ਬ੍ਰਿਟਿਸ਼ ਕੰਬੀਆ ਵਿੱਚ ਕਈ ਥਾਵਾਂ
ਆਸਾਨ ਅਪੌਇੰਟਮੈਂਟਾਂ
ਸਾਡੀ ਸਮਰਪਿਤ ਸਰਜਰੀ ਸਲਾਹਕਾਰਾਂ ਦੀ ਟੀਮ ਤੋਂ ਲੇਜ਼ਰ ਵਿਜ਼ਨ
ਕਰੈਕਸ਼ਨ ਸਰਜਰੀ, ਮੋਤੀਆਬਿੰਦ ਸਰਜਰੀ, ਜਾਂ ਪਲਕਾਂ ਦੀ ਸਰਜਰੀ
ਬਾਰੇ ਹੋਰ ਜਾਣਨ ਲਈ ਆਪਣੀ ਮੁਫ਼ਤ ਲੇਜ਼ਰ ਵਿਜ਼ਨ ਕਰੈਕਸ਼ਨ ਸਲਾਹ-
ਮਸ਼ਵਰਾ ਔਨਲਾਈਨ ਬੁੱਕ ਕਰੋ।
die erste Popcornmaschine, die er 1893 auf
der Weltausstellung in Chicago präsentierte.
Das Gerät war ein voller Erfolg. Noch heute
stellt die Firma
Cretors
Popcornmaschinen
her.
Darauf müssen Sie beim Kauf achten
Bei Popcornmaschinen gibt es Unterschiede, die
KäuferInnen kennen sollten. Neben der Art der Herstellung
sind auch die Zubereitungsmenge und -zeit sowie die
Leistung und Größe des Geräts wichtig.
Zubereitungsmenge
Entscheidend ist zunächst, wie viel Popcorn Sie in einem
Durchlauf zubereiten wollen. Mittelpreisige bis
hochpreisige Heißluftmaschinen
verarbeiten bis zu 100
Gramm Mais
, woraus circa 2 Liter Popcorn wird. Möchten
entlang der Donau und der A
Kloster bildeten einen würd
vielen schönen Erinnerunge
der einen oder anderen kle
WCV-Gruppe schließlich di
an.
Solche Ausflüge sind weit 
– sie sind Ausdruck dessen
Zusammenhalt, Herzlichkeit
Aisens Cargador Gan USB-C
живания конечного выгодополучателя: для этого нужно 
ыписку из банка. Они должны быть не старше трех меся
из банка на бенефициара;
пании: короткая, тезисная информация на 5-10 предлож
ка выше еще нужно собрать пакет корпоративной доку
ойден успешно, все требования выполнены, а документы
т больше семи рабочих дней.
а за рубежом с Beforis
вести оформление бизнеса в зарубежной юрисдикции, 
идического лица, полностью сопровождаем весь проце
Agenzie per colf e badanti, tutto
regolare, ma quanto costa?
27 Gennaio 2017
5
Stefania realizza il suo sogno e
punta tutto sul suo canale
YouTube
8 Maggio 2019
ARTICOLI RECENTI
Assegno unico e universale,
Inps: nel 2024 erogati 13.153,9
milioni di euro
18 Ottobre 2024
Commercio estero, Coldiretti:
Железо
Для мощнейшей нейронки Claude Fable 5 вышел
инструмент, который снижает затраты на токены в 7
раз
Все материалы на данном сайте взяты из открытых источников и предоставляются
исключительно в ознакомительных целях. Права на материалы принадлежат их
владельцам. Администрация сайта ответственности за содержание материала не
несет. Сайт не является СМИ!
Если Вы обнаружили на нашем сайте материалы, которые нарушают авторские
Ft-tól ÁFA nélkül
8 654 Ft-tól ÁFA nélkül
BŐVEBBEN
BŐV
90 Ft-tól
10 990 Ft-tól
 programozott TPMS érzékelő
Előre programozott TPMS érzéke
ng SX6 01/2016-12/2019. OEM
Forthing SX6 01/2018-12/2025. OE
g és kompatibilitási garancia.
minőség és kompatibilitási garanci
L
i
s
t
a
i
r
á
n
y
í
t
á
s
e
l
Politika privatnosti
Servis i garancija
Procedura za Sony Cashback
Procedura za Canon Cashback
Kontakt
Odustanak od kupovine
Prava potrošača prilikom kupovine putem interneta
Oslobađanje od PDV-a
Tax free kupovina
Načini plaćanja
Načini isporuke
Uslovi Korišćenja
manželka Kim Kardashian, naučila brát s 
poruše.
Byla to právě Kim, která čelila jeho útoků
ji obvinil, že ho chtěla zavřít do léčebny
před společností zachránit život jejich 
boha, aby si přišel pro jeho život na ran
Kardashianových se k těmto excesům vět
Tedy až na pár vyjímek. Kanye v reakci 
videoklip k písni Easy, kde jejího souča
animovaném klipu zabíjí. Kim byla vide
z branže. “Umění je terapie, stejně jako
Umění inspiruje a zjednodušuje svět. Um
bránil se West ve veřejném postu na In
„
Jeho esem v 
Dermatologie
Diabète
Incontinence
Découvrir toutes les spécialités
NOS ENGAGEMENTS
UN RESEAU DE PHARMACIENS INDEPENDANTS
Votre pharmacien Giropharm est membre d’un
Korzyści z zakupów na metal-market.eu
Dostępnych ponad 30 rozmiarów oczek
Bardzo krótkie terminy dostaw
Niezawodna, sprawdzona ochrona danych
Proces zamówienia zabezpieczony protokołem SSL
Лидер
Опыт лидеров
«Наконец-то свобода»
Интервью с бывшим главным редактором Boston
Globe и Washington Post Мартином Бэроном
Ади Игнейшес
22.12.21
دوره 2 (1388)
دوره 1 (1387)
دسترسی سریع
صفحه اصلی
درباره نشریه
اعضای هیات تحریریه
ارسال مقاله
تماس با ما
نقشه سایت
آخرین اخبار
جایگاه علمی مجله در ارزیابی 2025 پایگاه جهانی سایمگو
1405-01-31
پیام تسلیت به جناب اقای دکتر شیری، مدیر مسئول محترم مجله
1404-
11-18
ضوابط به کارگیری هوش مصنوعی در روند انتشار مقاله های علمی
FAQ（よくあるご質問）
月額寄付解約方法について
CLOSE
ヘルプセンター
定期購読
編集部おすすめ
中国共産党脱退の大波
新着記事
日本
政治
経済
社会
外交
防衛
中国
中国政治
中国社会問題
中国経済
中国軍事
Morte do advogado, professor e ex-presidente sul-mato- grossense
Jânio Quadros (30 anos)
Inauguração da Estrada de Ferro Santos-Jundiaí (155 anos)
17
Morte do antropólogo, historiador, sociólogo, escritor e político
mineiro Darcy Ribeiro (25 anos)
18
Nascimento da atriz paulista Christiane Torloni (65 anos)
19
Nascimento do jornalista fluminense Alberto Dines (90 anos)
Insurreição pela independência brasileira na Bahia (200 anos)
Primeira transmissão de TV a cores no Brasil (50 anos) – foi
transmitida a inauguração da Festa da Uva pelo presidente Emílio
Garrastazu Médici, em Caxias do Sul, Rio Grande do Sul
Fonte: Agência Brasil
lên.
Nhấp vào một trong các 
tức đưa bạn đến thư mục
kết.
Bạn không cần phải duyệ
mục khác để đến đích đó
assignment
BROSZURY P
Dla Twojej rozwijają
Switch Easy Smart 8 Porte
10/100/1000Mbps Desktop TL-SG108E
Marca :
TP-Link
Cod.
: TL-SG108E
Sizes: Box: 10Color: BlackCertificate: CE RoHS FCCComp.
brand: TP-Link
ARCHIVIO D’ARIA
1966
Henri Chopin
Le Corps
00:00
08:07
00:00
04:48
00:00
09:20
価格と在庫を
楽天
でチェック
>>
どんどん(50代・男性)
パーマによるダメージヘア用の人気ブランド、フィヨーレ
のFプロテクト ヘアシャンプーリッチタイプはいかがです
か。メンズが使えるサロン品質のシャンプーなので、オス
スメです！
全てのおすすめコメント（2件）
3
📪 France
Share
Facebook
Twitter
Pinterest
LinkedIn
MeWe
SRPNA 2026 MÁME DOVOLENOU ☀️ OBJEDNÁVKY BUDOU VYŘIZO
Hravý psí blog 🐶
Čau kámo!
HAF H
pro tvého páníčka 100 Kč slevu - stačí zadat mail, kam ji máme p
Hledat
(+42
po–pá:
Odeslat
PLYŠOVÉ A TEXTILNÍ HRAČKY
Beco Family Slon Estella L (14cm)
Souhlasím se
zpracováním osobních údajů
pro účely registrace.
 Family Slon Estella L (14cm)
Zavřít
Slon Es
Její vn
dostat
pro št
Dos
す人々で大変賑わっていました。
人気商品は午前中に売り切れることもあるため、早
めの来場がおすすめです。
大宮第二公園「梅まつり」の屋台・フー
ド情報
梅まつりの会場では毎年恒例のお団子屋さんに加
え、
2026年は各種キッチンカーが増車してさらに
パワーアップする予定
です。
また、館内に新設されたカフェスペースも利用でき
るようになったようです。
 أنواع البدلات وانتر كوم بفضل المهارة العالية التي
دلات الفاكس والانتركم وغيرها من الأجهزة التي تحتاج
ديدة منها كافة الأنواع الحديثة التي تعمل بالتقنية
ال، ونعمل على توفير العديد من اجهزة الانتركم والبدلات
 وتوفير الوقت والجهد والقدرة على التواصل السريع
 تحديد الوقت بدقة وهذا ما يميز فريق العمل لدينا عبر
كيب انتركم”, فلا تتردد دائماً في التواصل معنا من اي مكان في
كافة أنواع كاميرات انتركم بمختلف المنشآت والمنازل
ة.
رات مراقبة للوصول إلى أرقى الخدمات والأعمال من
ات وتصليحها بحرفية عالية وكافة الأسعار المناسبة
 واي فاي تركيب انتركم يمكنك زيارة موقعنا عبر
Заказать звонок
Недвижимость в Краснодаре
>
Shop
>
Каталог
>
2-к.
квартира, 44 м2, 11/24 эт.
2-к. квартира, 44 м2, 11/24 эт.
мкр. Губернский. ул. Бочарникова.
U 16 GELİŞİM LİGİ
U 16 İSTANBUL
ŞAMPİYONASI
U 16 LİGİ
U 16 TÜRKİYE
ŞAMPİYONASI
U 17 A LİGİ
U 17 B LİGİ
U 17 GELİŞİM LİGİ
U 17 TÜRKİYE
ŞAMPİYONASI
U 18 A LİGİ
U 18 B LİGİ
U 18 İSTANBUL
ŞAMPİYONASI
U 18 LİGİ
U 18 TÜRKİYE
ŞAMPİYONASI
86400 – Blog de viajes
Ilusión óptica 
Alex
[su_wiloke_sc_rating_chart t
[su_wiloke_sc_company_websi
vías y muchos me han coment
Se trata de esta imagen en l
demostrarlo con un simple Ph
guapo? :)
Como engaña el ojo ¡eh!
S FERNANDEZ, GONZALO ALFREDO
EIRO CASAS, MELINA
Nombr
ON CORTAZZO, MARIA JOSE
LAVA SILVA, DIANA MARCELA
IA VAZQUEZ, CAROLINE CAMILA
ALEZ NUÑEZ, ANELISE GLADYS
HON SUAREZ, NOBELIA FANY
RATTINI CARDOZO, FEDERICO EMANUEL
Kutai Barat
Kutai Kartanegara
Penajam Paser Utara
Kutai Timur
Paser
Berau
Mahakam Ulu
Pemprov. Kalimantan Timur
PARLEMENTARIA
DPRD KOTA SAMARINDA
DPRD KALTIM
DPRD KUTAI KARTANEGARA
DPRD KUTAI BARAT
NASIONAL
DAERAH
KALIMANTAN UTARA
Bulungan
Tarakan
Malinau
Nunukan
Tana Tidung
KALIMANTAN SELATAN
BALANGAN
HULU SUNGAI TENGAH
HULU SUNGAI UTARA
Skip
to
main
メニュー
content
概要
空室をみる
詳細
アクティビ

§ **TASK OBJECTIVE**: Only a number is expected: how many lines of the data include the string "tutto".

§ **ANSWER SECTION**: 2